IT & Network Infrastructure : Intel's 3D Tri-Gate Transistor Breakthrough: A Look Inside
Intel is taking nano-scale chip design literally to another level. After more than five decades of putting flat (or planar) transistors to work in billions of chips in billions of digital devices ranging from big-iron mainframes to minuscule embedded sensors, Intel said May 4 that it now will build the tiny processing units in three dimensions, instead of two. They are called Tri-Gates, and Intel first disclosed the technology that goes into this chip design in 2002. Intel's 3D Tri-Gate transistors enable chips to operate at lower voltage with lower leakage, providing a combination of improved performance and energy efficiency never before seen in the chip industry, Intel Senior Fellow Mark Bohr said. The channels of electricity on three sides of the vertical fin structure make up the 3D nature of the transistor. The 22-nanometer 3D Tri-Gate transistors (a nanometer is one-billionth of a meter) provide up to 37 percent performance increase at low voltage compared with Intel's currently shipping 32nm planar transistors. This significant gain signifies that they are ideal for use in small handheld devices. These new transistors will reside on Intel's soon-to-come 22nm Ivy Bridge processors, due out late this year.

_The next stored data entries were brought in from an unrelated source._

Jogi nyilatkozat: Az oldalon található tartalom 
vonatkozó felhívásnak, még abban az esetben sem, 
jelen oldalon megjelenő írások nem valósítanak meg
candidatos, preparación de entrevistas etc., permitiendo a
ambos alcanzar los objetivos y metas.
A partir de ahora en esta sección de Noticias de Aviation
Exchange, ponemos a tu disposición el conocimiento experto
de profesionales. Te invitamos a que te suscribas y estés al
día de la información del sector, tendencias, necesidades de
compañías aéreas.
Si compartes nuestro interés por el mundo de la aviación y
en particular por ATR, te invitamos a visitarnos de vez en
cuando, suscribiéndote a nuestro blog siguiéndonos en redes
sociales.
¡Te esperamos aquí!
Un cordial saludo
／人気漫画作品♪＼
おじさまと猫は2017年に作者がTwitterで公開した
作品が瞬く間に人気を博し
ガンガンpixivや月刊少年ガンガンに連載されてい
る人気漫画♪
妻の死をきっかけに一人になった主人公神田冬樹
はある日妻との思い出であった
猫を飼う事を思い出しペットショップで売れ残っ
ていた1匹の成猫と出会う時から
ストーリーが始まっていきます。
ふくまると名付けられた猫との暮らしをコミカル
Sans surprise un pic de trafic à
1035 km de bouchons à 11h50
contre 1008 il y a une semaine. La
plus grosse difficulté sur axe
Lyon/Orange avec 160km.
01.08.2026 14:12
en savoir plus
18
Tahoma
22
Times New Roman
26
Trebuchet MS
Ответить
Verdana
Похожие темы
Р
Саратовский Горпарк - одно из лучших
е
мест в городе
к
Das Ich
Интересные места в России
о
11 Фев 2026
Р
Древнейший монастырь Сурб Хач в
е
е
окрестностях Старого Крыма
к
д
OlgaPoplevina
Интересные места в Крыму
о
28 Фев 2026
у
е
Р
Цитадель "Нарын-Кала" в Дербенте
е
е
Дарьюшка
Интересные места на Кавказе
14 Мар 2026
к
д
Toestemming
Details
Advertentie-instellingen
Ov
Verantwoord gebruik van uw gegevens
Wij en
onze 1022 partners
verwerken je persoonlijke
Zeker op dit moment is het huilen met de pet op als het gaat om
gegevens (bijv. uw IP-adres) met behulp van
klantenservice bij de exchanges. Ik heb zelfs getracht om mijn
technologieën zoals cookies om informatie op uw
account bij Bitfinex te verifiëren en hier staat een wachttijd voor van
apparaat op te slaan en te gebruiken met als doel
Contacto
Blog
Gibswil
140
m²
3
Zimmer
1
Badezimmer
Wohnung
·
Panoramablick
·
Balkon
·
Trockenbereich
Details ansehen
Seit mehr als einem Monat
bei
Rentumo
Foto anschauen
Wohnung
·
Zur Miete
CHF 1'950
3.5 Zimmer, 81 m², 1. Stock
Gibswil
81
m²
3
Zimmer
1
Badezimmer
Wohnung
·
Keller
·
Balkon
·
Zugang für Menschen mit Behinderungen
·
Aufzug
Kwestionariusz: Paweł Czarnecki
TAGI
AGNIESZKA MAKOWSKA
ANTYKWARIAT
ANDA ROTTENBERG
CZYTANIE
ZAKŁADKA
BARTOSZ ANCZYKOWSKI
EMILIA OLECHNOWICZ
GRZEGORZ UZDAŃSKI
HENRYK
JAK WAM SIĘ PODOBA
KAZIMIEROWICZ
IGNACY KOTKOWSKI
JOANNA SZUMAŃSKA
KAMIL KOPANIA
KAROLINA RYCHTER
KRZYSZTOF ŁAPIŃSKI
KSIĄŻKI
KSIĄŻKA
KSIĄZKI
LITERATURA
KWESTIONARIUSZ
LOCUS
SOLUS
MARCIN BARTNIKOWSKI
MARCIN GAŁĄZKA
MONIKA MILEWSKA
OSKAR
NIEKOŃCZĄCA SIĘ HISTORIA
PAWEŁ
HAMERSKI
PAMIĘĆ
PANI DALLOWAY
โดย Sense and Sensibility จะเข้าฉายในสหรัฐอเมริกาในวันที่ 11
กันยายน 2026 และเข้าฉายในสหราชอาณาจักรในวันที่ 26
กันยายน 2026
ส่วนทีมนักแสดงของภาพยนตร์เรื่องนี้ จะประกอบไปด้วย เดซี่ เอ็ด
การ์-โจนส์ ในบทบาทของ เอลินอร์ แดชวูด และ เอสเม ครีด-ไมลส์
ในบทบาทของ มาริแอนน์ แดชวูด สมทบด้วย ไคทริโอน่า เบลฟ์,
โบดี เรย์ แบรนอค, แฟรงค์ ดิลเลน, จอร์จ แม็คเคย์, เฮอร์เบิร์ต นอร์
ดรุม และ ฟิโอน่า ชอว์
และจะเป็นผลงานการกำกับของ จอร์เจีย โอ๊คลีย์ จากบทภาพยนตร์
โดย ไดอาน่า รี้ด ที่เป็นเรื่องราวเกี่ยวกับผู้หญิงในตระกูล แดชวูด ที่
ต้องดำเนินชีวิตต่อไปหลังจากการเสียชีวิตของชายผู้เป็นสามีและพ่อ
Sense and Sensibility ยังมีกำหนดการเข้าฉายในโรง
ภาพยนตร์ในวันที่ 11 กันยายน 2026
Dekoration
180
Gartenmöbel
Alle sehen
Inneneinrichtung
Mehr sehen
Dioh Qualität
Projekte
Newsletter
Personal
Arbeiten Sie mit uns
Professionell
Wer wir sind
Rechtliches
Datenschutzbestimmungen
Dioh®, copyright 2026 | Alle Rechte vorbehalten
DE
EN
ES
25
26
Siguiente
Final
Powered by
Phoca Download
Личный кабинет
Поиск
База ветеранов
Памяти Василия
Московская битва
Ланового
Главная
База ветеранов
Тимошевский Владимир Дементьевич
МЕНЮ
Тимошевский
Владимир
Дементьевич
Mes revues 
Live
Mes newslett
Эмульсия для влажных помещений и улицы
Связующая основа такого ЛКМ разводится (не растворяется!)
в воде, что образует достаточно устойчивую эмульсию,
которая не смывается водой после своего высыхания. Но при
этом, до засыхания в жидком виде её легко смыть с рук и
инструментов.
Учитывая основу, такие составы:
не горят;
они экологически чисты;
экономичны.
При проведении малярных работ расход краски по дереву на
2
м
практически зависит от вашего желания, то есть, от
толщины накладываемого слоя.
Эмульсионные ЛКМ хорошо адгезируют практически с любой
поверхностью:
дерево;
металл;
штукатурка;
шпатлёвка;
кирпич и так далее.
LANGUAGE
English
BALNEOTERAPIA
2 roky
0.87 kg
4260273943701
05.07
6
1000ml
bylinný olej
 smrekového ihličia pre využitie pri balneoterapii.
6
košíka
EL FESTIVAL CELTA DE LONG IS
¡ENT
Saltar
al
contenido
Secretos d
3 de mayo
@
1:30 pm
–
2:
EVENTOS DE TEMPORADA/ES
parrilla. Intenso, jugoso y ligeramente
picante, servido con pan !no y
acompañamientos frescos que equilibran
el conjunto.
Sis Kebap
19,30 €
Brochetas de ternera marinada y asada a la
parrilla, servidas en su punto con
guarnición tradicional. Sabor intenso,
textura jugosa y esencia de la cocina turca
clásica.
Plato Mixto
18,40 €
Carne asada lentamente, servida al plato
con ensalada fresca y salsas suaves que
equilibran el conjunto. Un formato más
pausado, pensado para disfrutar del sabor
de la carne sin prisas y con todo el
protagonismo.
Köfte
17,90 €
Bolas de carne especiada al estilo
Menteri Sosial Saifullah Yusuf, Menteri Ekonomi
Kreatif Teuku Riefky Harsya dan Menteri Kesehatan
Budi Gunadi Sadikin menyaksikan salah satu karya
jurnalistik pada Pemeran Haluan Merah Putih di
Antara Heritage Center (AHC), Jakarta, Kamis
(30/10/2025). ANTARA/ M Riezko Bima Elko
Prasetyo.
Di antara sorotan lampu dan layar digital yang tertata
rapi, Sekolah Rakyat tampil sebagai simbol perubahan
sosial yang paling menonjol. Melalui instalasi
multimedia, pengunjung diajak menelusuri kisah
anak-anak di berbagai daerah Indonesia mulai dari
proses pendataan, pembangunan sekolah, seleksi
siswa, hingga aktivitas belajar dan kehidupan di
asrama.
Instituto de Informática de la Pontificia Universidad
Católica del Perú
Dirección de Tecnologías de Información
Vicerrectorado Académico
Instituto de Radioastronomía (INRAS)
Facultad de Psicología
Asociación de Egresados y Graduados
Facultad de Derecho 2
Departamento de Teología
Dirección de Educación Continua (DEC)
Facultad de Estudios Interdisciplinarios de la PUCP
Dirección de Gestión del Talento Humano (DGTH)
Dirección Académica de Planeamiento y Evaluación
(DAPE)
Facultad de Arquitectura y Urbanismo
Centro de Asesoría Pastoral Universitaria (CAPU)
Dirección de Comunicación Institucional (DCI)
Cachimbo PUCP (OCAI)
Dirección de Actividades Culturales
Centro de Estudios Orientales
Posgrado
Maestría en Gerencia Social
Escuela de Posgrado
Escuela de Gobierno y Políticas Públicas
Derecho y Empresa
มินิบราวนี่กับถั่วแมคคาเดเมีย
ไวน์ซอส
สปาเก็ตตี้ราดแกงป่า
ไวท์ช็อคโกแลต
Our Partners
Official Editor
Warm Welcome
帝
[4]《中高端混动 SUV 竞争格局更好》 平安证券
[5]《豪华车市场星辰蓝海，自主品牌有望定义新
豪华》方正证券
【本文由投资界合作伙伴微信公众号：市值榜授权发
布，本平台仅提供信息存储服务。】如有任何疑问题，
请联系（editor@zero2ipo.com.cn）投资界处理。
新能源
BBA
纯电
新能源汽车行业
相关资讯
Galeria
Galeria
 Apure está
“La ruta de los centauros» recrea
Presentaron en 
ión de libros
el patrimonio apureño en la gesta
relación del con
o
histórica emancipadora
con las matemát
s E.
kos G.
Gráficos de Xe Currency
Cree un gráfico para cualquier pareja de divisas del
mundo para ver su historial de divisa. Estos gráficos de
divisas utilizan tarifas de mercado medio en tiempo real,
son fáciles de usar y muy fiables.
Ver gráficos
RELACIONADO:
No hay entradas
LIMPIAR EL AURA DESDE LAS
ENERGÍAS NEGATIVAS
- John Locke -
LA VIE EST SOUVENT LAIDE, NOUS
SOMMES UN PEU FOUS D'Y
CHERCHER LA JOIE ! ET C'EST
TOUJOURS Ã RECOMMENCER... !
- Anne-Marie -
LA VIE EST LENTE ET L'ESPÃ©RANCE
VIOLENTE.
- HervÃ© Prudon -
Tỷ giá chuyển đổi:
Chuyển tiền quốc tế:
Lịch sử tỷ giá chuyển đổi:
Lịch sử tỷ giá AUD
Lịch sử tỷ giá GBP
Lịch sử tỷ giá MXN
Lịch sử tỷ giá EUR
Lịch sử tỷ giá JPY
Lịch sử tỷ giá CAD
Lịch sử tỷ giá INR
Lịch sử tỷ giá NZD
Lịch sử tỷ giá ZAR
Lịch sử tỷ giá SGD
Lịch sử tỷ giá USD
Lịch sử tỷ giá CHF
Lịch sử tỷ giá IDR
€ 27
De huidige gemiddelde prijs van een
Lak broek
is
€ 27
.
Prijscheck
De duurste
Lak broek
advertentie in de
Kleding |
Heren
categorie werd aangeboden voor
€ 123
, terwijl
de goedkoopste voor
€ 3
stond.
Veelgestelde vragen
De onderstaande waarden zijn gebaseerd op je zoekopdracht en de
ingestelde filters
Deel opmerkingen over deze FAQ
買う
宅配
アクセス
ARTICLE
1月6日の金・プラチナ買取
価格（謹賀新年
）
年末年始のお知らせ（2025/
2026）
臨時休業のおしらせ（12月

Here are some details on how these Tri-Gates work.
Tri-Gate 3D Transistors: Low Power or High Performance
Intel Senior Fellow Mark Bohr, who's been working on the 3D transistors for a full decade, said the capabilities give chip designers the flexibility to choose transistors targeted for low power or high performance, depending on the application. "Of course, the Tri-Gates are very capable at both," Rohr said.